So you look at the list, find the name of the person they hate, see what number chair they were sat on, and you check the number of the chair opposite, cross-referencing with the list to find the name. Simple, right?

I did this and I headed back to the body… nothing happened. I knew the name, but I hadn’t told the game I knew the name by interacting with a specific prompt on the attendees list. I would call it outdated design, but even the early Resident Evil games knew how to keep you an active participant in their puzzles. Don’t even get me started on the constant skin doors you have to slowly cut open in a painfully slow animation.

When you’re not ‘solving’ puzzles (or, more aptly, pressing on prompts in a specific order), you’re either traversing through an admittedly beautiful and well-framed world, or you’re hiding from a monster that can instantly kill you. This cat and mouse gameplay works in something like Alien: Isolation - a game where you have tools to use to distract, push back, or escape the threat, and where level design supports stealth - but The Medium feels like Dragon’s Lair. Most of the time, you simply wait in a specific spot until the monster does something. There’s no skill involved, it’s just trial and error.

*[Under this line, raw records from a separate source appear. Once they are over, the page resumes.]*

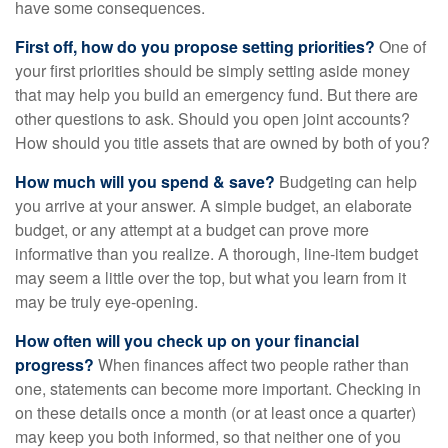
have some consequences.
First off, how do you propose setting priorities?
One of
your first priorities should be simply setting aside money
that may help you build an emergency fund. But there are
other questions to ask. Should you open joint accounts?
How should you title assets that are owned by both of you?
How much will you spend & save?
Budgeting can help
you arrive at your answer. A simple budget, an elaborate
budget, or any attempt at a budget can prove more
informative than you realize. A thorough, line-item budget
may seem a little over the top, but what you learn from it
may be truly eye-opening.
How often will you check up on your financial
progress?
When finances affect two people rather than
one, statements can become more important. Checking in
on these details once a month (or at least once a quarter)
may keep you both informed, so that neither one of you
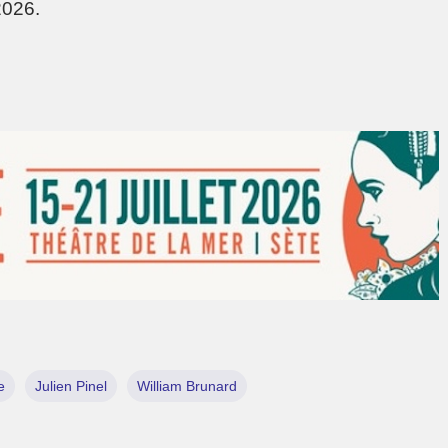
2026.
e
Julien Pinel
William Brunard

I know it’s en vogue to say that video games can be more than just shooting things, but The Medium would be a far better game with a shotgun. Combat mechanics could have elevated the tension, which is almost non-existent here because the one threat that exists is transformed into an annoyance by the mechanics.

Proper survival horror games don’t have you dreading when a monster will turn up because it’s an inconvenience - they have you thinking about whether or not you have the supplies to deal with it. You also think about space and your mastery of space - whether it’s the Spencer Mansion or the RCPD, you become familiar with these places over time, and that familiarity gives developers room to throw in the odd curveball. You thought you were safe here? Think again! The Medium, on the other hand, pulls you through its world by the hand and never lets go. There’s no looking back, or any sense of how the place fits together - it’s a ghost train where all the actors’ masks have fallen off. Me? I’d rather remove their entire heads with a shotgun.